Task:
Counting only lines of the listing below that hold the word "down", give the total and nothing else.

Information shown:
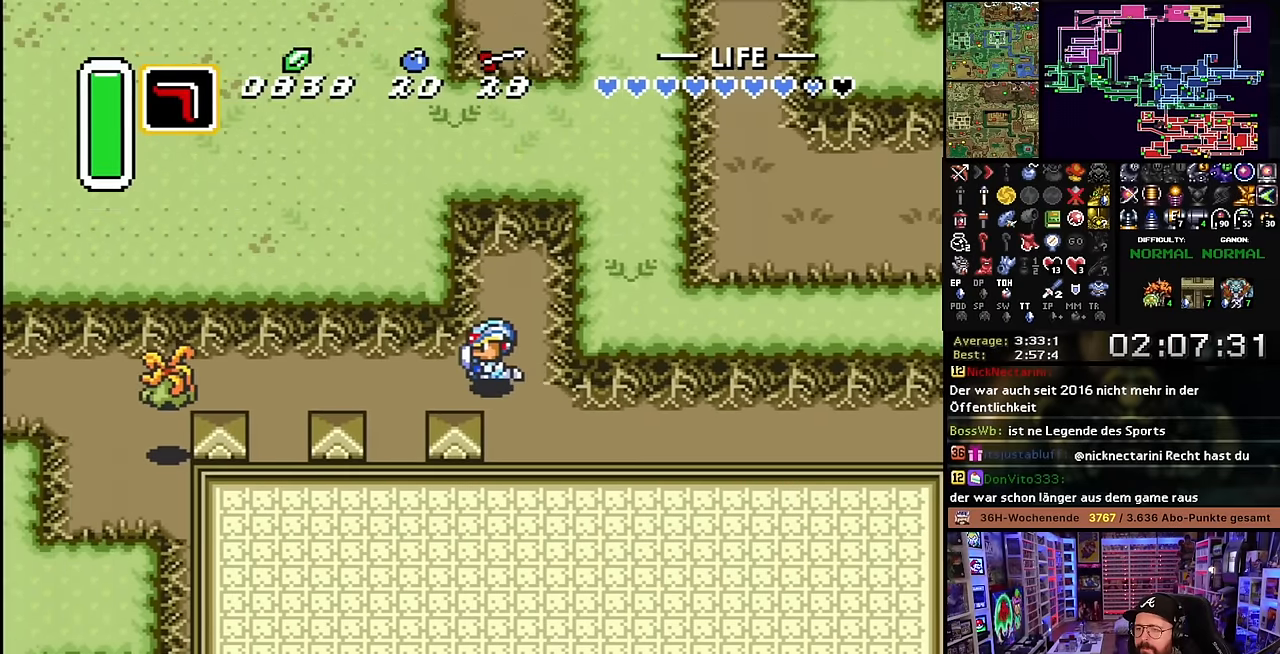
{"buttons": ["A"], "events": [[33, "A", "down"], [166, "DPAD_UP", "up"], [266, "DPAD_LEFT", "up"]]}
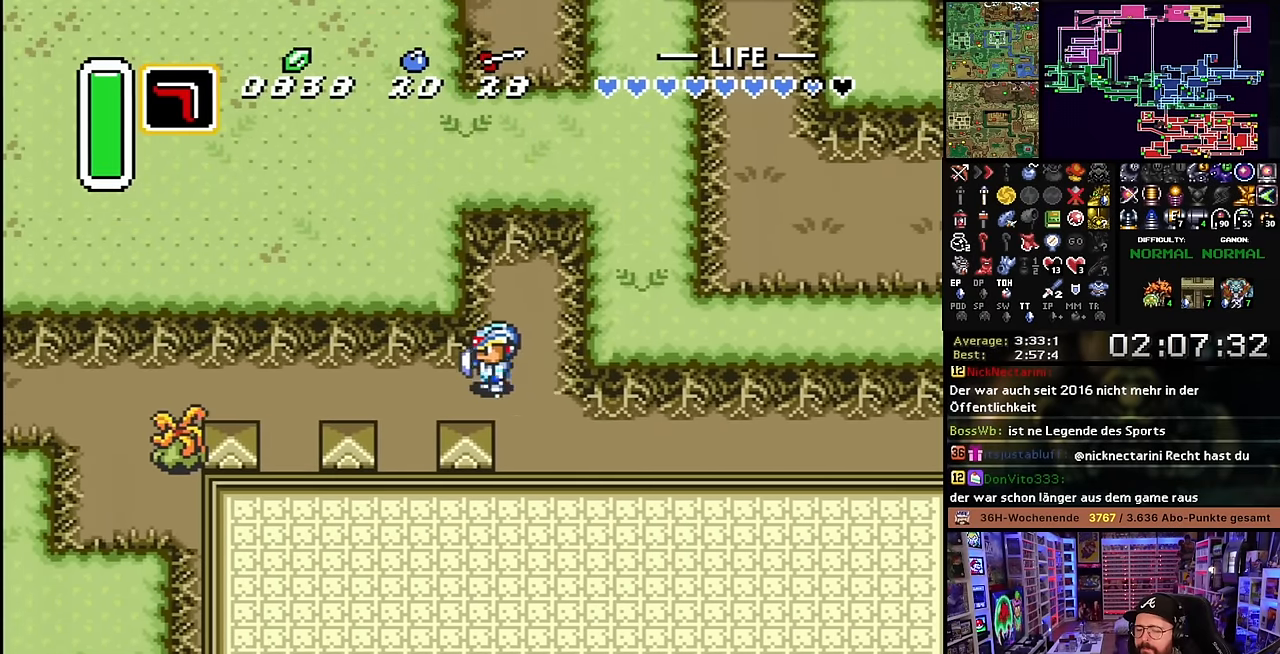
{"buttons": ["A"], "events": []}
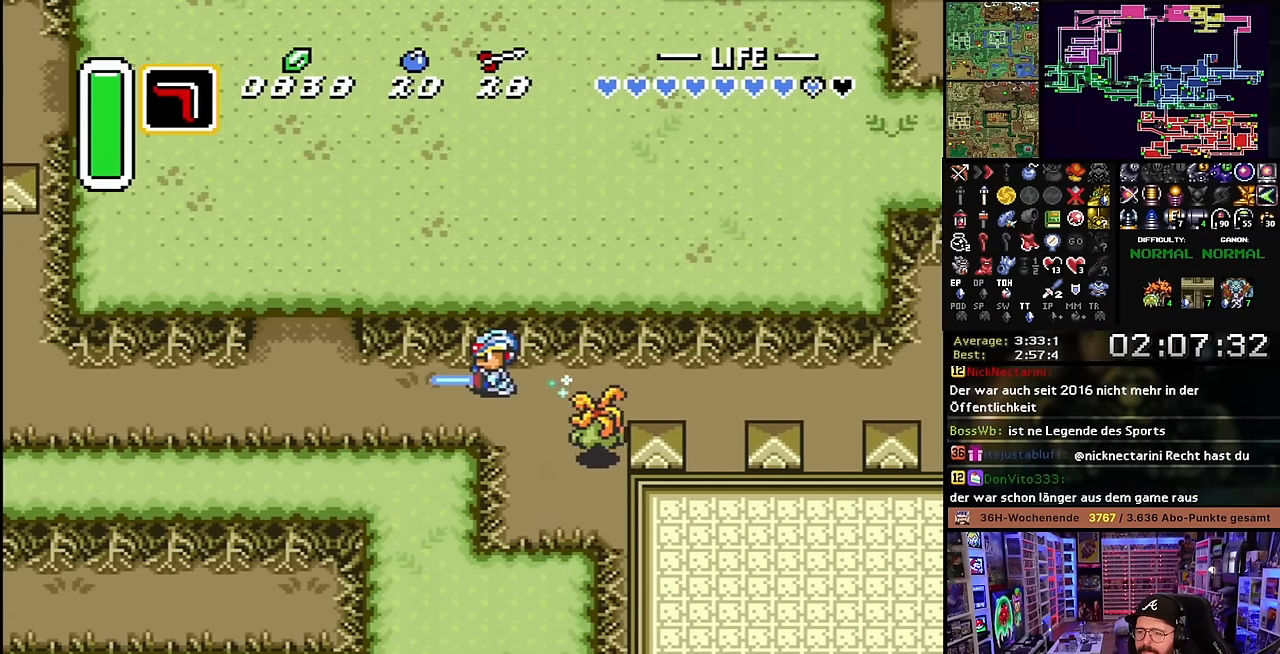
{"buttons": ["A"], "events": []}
---
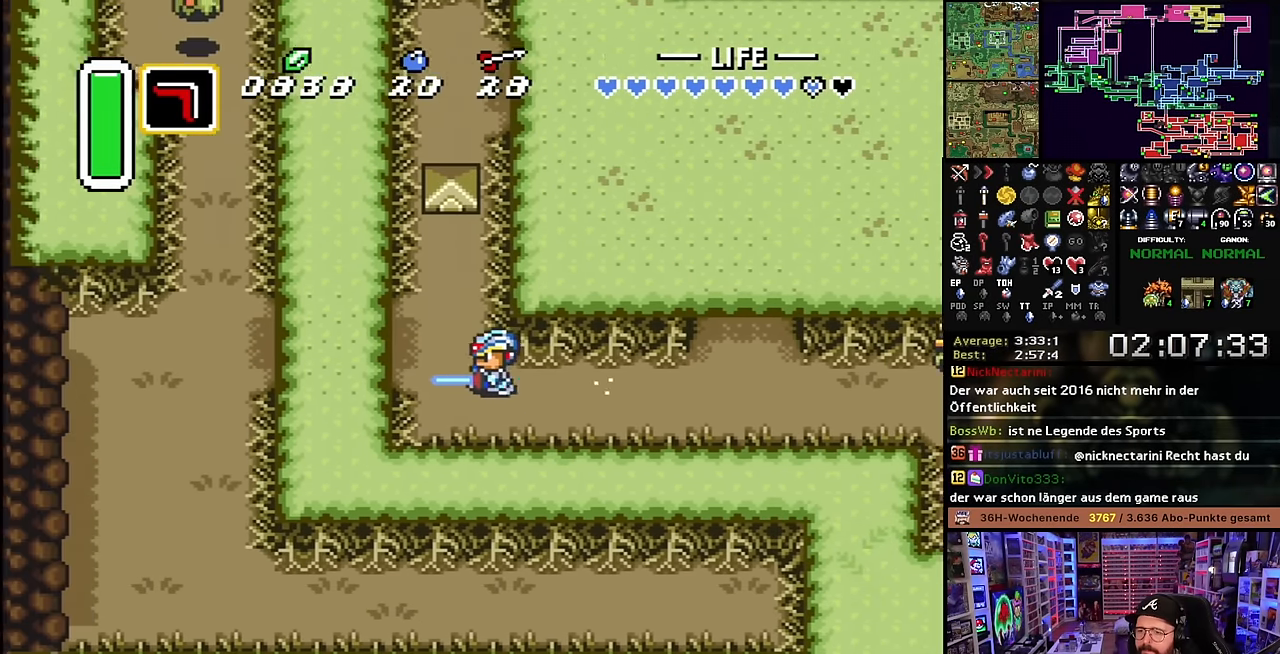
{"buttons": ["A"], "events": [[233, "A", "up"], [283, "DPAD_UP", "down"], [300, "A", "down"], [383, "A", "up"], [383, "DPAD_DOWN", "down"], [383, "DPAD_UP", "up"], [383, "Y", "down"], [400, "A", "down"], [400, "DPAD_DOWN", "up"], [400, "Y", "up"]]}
--
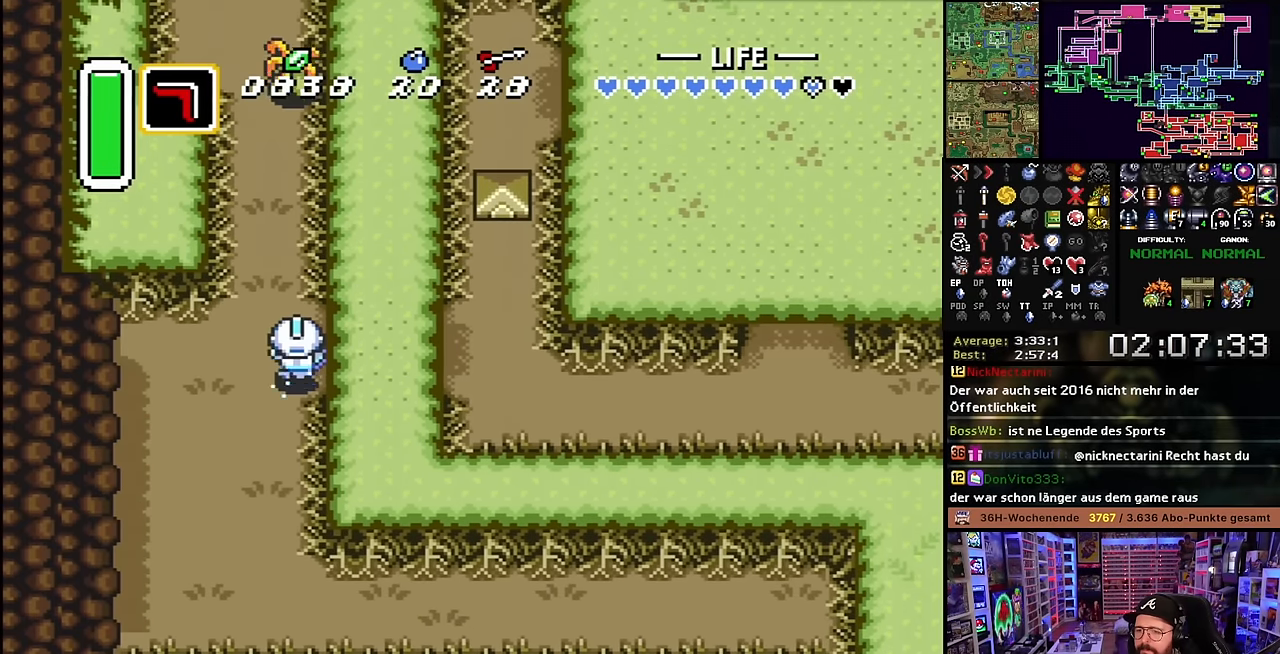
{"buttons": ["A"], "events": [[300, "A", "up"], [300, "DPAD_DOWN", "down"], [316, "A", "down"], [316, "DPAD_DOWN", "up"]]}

Worked solution:
3